- Born: Marie-Anne 17 October 1959 (age 66) Issoudun
- Citizenship: France
- Education: University of Paris École des chartes
- Occupation: archivist
- Employer: Paris 8 University
- Website: http://www.arcateg.fr/

= Marie-Anne Chabin =

Marie-Anne Chabin (born 17 October 1959 in Issoudun, Indre) is a French archivist and an internationally recognized records management and information lifecycle management expert.

==Biography==

Graduate of the École Nationale des Chartes, Chabin first gained experience as an archivist in the public sector.

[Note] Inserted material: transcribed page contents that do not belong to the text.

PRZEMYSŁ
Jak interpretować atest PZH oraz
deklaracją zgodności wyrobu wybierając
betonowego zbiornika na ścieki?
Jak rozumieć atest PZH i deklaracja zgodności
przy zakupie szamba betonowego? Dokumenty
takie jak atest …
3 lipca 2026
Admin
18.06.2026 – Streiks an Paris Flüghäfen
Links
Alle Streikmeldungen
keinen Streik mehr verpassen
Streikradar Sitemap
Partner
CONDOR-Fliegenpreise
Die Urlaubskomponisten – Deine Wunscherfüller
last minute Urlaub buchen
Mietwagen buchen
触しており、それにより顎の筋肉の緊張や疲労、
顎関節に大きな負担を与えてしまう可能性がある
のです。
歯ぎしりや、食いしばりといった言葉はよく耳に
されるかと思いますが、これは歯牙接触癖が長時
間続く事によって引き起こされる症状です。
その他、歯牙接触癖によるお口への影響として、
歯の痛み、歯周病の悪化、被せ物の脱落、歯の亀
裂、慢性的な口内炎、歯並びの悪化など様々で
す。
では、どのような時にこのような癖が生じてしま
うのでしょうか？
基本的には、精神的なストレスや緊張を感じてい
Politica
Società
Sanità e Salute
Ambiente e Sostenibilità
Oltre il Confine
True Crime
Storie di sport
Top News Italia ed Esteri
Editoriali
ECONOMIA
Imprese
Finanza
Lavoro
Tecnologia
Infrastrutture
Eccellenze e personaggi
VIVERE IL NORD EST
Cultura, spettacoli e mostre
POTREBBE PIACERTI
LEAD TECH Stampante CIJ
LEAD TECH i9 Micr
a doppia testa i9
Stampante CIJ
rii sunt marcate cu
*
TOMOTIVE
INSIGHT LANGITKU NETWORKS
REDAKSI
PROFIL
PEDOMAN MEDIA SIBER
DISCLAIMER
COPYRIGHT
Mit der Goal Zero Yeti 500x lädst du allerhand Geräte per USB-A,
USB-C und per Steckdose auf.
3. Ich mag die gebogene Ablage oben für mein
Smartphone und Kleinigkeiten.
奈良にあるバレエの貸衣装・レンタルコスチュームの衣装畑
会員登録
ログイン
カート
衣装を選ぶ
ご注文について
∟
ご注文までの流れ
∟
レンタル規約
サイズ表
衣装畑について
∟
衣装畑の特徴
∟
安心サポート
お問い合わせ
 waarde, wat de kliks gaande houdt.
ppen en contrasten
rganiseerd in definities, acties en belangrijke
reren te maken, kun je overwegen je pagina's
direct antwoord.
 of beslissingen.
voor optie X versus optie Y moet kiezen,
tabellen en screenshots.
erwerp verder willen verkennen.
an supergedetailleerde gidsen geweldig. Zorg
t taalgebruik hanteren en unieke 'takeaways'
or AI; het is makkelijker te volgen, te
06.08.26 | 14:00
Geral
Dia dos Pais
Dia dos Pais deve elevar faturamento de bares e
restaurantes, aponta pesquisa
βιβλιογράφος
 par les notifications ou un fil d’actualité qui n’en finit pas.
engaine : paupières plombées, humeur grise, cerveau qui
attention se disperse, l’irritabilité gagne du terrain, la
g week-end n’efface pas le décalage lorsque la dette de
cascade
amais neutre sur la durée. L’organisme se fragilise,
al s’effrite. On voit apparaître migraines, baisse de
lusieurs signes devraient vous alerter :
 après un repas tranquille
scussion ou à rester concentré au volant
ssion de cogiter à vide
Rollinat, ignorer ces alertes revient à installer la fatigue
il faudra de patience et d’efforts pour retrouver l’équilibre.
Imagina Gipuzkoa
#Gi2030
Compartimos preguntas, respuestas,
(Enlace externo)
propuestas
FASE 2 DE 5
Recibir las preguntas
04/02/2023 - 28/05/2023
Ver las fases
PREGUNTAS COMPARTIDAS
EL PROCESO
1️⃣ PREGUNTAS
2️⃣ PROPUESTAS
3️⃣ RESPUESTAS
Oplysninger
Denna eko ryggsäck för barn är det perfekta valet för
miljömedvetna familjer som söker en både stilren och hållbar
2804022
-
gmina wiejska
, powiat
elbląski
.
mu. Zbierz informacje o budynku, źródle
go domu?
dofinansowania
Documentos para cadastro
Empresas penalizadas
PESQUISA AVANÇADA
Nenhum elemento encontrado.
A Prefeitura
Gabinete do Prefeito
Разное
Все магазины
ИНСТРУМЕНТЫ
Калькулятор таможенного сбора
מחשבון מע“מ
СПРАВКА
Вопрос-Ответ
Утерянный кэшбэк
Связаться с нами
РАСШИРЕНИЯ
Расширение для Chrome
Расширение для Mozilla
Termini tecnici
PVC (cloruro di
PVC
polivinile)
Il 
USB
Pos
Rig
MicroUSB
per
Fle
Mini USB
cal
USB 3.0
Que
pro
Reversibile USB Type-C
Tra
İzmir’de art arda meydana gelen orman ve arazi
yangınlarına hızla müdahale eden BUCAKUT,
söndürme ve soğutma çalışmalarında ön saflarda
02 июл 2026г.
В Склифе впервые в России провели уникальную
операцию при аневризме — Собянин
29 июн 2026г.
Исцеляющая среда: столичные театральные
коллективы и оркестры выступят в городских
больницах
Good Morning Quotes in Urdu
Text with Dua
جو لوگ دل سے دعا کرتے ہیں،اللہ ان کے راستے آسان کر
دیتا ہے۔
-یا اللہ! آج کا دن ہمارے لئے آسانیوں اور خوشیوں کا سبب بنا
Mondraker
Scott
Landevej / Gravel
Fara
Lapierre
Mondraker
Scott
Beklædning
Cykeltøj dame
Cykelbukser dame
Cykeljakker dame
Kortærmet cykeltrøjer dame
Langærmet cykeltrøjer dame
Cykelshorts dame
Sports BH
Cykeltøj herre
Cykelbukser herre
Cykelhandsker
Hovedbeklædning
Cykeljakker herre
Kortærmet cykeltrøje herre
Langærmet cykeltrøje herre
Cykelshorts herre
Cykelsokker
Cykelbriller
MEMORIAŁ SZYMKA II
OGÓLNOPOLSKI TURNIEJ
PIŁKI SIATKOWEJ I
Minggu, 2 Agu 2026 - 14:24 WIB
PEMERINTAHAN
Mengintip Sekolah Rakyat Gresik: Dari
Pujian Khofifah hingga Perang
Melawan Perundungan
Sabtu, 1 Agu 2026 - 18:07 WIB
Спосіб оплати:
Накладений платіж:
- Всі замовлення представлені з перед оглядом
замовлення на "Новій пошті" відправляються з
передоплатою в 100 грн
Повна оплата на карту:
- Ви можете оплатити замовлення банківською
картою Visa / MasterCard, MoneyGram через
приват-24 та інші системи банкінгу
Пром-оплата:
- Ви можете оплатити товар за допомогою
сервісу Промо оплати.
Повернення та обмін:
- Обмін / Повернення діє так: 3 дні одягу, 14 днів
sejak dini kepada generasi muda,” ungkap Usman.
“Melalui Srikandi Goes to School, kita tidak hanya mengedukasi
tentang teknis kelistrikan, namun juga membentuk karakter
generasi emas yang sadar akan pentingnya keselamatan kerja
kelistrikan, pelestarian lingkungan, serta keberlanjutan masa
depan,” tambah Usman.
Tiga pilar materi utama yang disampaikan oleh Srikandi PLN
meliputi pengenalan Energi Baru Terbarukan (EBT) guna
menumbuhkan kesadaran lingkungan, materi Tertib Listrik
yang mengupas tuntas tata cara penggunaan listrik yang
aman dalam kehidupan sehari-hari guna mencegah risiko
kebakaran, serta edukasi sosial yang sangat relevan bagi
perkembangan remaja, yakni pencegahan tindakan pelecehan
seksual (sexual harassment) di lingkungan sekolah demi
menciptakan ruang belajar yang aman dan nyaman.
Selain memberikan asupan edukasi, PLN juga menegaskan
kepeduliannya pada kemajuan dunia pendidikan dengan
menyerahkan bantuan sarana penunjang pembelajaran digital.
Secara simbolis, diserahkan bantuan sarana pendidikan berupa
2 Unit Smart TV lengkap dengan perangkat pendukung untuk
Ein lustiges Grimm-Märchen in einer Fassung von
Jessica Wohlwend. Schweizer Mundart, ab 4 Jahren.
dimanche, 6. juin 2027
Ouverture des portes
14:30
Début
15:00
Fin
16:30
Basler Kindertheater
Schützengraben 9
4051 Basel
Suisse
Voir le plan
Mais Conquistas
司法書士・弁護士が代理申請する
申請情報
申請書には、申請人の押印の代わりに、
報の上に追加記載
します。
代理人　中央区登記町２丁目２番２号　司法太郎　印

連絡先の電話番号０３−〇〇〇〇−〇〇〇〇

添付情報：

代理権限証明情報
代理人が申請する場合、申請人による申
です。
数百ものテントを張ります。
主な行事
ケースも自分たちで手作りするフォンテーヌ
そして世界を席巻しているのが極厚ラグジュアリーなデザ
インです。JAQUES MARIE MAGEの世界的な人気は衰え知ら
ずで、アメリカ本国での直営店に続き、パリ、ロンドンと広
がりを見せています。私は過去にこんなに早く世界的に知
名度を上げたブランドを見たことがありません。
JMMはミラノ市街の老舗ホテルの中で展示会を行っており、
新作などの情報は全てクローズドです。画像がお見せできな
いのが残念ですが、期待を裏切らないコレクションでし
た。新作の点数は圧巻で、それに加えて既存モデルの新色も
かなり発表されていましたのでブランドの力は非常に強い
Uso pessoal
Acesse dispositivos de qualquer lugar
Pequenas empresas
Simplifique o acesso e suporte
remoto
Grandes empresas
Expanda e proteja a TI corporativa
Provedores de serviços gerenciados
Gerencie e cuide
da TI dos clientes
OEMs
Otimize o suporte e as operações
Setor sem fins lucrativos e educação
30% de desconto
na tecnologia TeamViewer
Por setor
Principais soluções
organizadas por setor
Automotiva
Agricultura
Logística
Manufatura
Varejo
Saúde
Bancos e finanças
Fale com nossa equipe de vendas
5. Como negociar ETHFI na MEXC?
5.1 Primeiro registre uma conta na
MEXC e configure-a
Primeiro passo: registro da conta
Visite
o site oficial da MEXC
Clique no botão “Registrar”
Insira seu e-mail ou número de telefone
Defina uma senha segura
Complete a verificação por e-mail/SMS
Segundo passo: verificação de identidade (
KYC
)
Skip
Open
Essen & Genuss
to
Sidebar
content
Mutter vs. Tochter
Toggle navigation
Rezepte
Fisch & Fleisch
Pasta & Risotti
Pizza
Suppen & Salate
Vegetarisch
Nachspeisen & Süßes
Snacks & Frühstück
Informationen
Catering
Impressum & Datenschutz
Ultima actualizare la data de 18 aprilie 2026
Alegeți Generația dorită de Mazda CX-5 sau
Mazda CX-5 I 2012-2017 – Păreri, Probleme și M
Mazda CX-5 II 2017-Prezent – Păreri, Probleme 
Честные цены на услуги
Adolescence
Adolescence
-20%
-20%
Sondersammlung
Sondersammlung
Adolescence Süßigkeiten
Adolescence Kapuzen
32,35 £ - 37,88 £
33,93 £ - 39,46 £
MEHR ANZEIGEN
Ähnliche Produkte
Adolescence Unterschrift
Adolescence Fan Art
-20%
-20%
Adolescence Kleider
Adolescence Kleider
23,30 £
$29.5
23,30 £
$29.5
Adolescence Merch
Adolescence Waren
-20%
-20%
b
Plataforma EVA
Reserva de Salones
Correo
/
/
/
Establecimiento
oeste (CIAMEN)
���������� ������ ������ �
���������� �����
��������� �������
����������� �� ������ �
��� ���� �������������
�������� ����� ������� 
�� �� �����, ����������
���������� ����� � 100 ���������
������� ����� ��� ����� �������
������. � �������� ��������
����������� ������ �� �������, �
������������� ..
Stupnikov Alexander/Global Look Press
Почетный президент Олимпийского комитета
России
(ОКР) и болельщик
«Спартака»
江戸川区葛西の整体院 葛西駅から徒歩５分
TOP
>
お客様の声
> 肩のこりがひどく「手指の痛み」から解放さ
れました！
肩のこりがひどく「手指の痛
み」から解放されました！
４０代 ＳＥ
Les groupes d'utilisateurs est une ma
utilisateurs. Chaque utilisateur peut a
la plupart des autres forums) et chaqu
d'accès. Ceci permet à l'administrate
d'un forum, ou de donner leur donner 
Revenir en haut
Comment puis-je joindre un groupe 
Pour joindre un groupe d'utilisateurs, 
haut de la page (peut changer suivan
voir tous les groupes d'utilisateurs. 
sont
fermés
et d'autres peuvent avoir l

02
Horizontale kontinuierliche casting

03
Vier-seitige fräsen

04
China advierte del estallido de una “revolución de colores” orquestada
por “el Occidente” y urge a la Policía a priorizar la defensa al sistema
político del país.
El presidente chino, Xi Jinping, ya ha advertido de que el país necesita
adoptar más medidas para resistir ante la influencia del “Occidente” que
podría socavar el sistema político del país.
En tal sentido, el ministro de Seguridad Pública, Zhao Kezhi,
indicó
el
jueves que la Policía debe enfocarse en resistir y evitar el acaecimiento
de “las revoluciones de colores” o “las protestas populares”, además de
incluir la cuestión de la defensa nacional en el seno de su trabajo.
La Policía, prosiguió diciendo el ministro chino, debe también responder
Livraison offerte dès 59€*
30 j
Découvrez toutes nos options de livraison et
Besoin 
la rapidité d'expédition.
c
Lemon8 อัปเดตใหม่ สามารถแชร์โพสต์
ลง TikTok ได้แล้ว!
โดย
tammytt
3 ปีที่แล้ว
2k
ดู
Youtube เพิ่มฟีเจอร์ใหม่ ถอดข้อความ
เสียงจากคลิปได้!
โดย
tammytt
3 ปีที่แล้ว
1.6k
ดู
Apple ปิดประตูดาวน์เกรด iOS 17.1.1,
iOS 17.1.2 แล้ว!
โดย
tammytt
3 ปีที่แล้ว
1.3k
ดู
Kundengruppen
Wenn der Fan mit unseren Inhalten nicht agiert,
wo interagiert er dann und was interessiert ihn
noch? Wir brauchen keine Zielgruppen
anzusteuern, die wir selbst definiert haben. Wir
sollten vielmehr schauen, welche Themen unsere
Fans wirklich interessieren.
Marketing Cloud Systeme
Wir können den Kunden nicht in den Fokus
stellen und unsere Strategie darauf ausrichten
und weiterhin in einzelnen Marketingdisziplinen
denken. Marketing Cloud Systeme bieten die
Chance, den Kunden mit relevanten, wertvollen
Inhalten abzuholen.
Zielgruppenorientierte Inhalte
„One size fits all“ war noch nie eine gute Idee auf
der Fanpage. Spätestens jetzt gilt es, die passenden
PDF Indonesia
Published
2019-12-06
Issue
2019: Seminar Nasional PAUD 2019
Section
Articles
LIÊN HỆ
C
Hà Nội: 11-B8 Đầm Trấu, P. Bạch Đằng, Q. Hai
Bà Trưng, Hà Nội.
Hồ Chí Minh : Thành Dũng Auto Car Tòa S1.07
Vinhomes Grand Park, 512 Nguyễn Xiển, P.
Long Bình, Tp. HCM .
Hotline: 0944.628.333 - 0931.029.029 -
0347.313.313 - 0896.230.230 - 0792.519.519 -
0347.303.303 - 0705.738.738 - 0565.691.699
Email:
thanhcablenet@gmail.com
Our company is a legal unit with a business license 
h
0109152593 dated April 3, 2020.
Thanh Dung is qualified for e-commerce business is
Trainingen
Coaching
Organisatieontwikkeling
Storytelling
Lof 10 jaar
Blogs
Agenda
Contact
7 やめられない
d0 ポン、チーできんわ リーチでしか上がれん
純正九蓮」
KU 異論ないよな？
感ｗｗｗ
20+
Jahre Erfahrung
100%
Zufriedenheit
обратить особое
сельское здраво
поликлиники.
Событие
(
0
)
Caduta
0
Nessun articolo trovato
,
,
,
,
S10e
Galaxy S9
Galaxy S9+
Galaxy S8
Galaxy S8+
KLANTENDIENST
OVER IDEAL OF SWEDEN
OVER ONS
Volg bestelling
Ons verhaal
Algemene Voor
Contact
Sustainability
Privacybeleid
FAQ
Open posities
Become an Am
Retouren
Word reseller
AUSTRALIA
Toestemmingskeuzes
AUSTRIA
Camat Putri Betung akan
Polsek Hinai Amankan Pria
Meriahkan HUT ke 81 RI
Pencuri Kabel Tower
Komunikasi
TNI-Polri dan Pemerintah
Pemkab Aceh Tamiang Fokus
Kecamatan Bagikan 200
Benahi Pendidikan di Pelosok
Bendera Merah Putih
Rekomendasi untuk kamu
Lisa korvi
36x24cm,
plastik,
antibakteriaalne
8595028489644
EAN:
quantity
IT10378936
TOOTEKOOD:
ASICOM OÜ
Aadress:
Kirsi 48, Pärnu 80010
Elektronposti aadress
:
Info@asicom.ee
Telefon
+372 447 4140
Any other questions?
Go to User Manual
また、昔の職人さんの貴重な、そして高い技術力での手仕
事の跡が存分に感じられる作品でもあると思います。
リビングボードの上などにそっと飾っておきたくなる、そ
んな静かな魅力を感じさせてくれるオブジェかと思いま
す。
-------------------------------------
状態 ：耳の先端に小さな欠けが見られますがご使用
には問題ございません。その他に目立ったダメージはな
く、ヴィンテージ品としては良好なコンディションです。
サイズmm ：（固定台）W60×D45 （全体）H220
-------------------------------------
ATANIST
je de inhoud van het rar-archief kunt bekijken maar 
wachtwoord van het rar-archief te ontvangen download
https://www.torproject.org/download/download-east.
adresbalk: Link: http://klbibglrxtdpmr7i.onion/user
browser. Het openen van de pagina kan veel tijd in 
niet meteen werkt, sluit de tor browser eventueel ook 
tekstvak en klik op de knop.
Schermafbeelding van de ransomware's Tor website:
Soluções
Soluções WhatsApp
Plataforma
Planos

In 2000, she created an advisory firm for document and records management, called Archive 17. She is involved in many projects linked to ISO 15489 and MoReq standards and has published several books and articles about diplomatics and preservation of electronic records.

From 2017 to 2022, she was associate professor at the University of Paris VIII.

==Select bibliography==

- Je pense, donc j'archive, Paris, L'Harmattan, 1999.
- Le management de l'archive, Paris, Hermès, 2000.
- Dématérialisation et archivage électronique, Paris, Dunod, 2006 (with Jean-Marc Rietsch and Eric Caprioli).
- Archiver, et après ?, Paris, Djakarta, 2007.